A piece by Mikayla Marlow.
A piece by Mikayla Marlow. Susan France

Outside of the artistic purpose, Cunningham stresses her work can also be informational. She calls art and information two sides of the same coin. One of her pieces in NCAR is a skeletal representation of a small bird of prey, the Mississippi kite.

“I feel like that it is very informative. It’s really accurate … I did my research down at the Museum of Nature and Science,” she says. “A student can really look at that and figure out what is what. I should do another one of a human body so that you can compare the two, because they are very comparable. The part up at the tip of wing is a fused hand bone, there’s the thumb, the wrist, those bones are all analogous to ours.”

Cunningham is a champion for tactile graphics. In terms of education, she says, textbooks typically used to be primarily text, but now they’re relying more on images. As our world becomes increasingly reliant on digital technology, information becomes almost completely visual. Cunningham stresses the importance of making the information tactually accessible.

“So we have tons of visual graphics that people get information from, but we haven’t kept up with that in the tactile world,” she says. “Braille is equivalent to print but we haven’t developed the means to keep up visual graphics with tactical graphics.”

To remedy this, Cunningham and her colleagues are planning to hold multiple symposiums across the nation in the next few months. She’s bringing in educators, museum staff, artists and art enthusiasts to begin creating more communities around both tactile art and graphics.

An exhibit for everyone

When Cunningham curated that first exhibit intended solely for touch, she says it was met by skeptics who missed its value. Yet, she passionately believed in its importance.

“For some reason I knew that if it didn’t work now, it wasn’t formatted properly,” she says, “that I needed to make it better.”

A couple decades later, Cunningham says she sees many more tactile art exhibits and the concept is gaining momentum.

Cunningham with one of her panels from "The Golden Goose."
Cunningham with one of her panels from “The Golden Goose.” Susan France

These shows welcome the blind community to spaces that often overlook them. For Abels and his students, working on these pieces and partnering with CCB reminds them to not take for granted the audiences who experience their art.

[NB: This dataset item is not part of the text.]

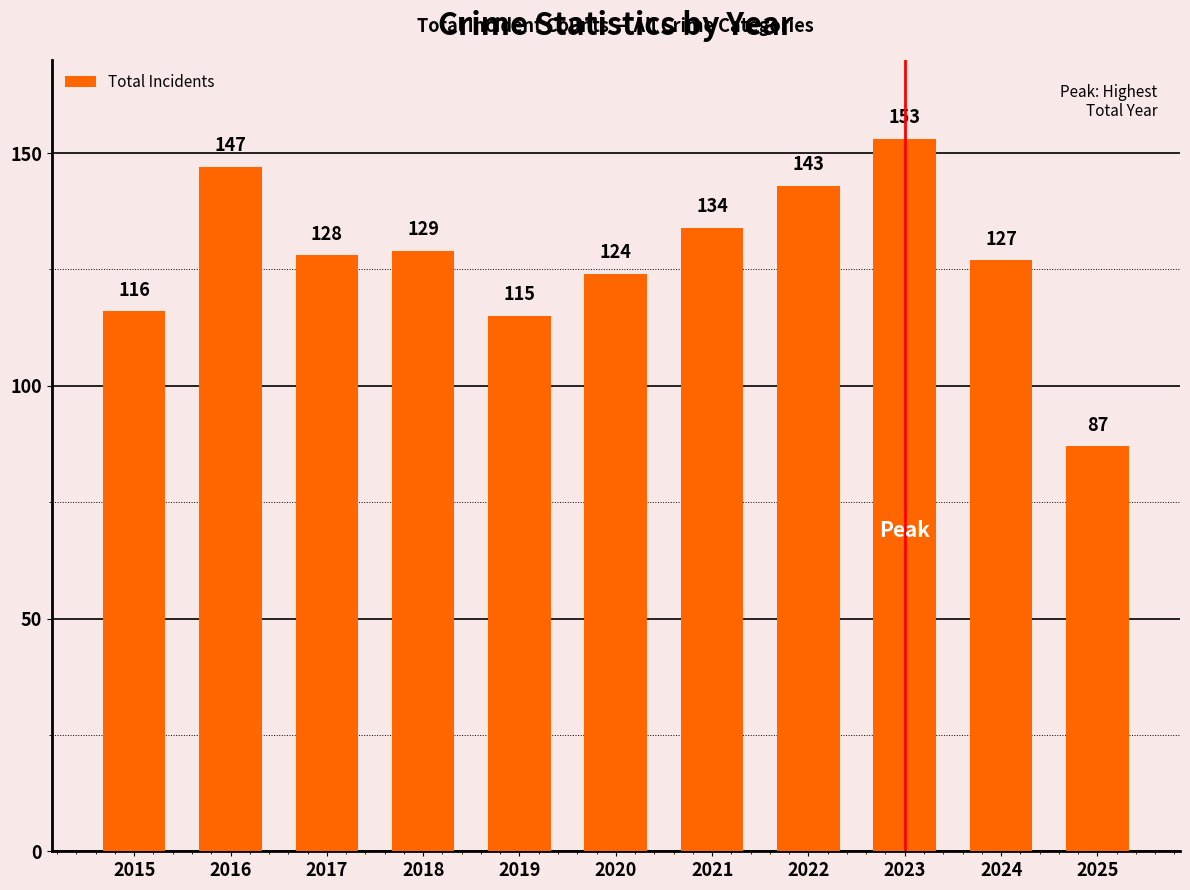

What is the ratio of the value at 2021 to the value at 2016?

0.9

“I think it’s good for our students to think about the variety of ways that people are going to experience art,” he says. “It’s also just made my students a little more aware of how other people are living their lives, and how other people experience the world. I’ve learned a lot just from going to the Center for the Blind and learning from them and seeing how they experience life and what they notice that I don’t notice. It’s a beneficial relationship.”

Deden stresses the NCAR exhibit is significant for sighted people to focus on their sense of touch, and to realize that sight isn’t the only way to experience something.

“Unfortunately in our society people believe being blind is just so difficult, that it’s the worst thing that could ever happen,” Deden says. “There are definitely many people who still really believe that, and we really want to dispel those myths to show everybody that being blind is really not a big deal and you can gain so much in other ways as well. … Hopefully with this exhibit, people will try that out for themselves and realize how much they can take in by touching the pieces as well as looking.”

On the bill: Tactile Art by Ann Cunningham and Mixed Media Art by Nathan Abels. Community Art Program Gallery, NCAR, 1850 Table Mesa Drive, Boulder, 303-497-1174. Through Dec 2. Artist Reception. Saturday, Nov. 12, 1 p.m.